Professor Crain Soudien
School of Education, University of Cape Town
President, World Council of Comparative Education Societies
 
Chair: Dr Yang Rui
 

The purpose of this presentation is to make the argument that deep forms of education as processes involving self-reflection present the world with the only opportunity it has for managing the real challenges that have come with globalisation. The seminar will argue that globalisation simultaneously creates new possibilities for development while reconfiguring old forms of disadvantage. Central to its unfolding are complex contradictions in which possibility and challenge are in constant articulation. This articulation, against the context of the nation, the region and the globe, takes distinct forms in different parts of the world.

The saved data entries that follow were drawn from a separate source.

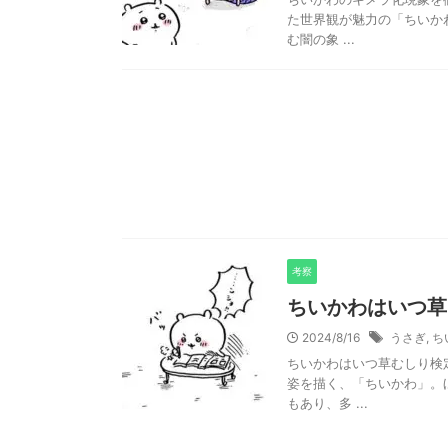
た世界観が魅力の「ちいか
む闇の象 ...
考察
ちいかわはいつ草
2024/8/16
うさぎ
,
ち
ちいかわはいつ草むしり検
姿を描く、「ちいかわ」。
もあり、多 ...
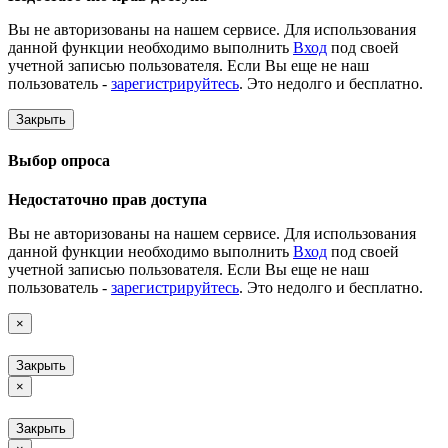
Вы не авторизованы на нашем сервисе. Для использования
данной функции необходимо выполнить
Вход
под своей
учетной записью пользователя. Если Вы еще не наш
пользователь -
зарегистрируйтесь
. Это недолго и бесплатно.
Закрыть
Выбор опроса
Недостаточно прав доступа
Вы не авторизованы на нашем сервисе. Для использования
данной функции необходимо выполнить
Вход
под своей
учетной записью пользователя. Если Вы еще не наш
пользователь -
зарегистрируйтесь
. Это недолго и бесплатно.
×
Закрыть
×
Закрыть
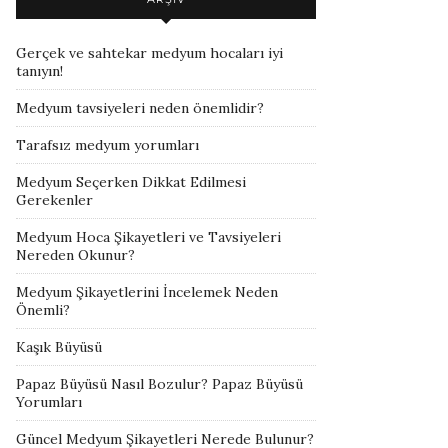
Gerçek ve sahtekar medyum hocaları iyi
tanıyın!
Medyum tavsiyeleri neden önemlidir?
Tarafsız medyum yorumları
Medyum Seçerken Dikkat Edilmesi
Gerekenler
Medyum Hoca Şikayetleri ve Tavsiyeleri
Nereden Okunur?
Medyum Şikayetlerini İncelemek Neden
Önemli?
Kaşık Büyüsü
Papaz Büyüsü Nasıl Bozulur? Papaz Büyüsü
Yorumları
Güncel Medyum Şikayetleri Nerede Bulunur?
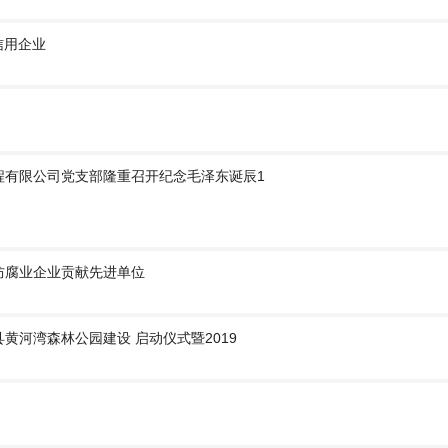
信用企业
程有限公司党支部隆重召开纪念毛泽东诞辰1
防腐业企业贡献先进单位
黄河湾森林公园建设 启动仪式暨2019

The seminar will make the argument that much of the education we provide in many parts of the world is not equal to the challenge constituted by this articulation. The dominant approach in most countries is to move towards an instrumental form of education that emphasises particular kinds of skills and not others. Instrumentality, it will be argued, downplays the classic objectives of modern education. It places emphasis on narrow forms of individualism and weakens the opportunity and indeed necessity for individuals to imagine themselves as citizens of communities that are wider than those of their immediate contexts. In light of this, at the higher education level in particular, comparative education, as a field of engagement with difference, is as relevant as it has ever been. In preparing teachers, educators and policy-makers who have the responsibility of leading and giving content to educational practice in the wider system, the kind of comparative education that is taught, however, has to be informed by an approach which understands how social processes of inclusion and exclusion work. The seminar will attempt an explanation of what such an approach might look like.

 

Crain Soudien is a Professor in Education and formerly the Director of the School of Education at the University of Cape Town. He teaches in the fields of Sociology and History of Education and has published over 100 articles, reviews, and book chapters in the areas of race, culture, educational policy, comparative education, educational change, public history and popular culture. He is also the co-editor of three books on District Six, Cape Town and another on comparative education and the author of The Making of Youth Identity in Contemporary South Africa: Race, Culture and Schooling and the co-author of Inclusion and Exclusion in South African and Indian Schools. He was educated at the Universities of Cape Town, South Africa and holds a PhD from the State University of New York at Buffalo. He is involved in a number of local, national and international social and cultural organisations and is the Chairperson of the District Six Museum Foundation, President of the World Council of Comparative Education Societies and currently the Chair of a Ministerial Committee on Transformation in Higher Education.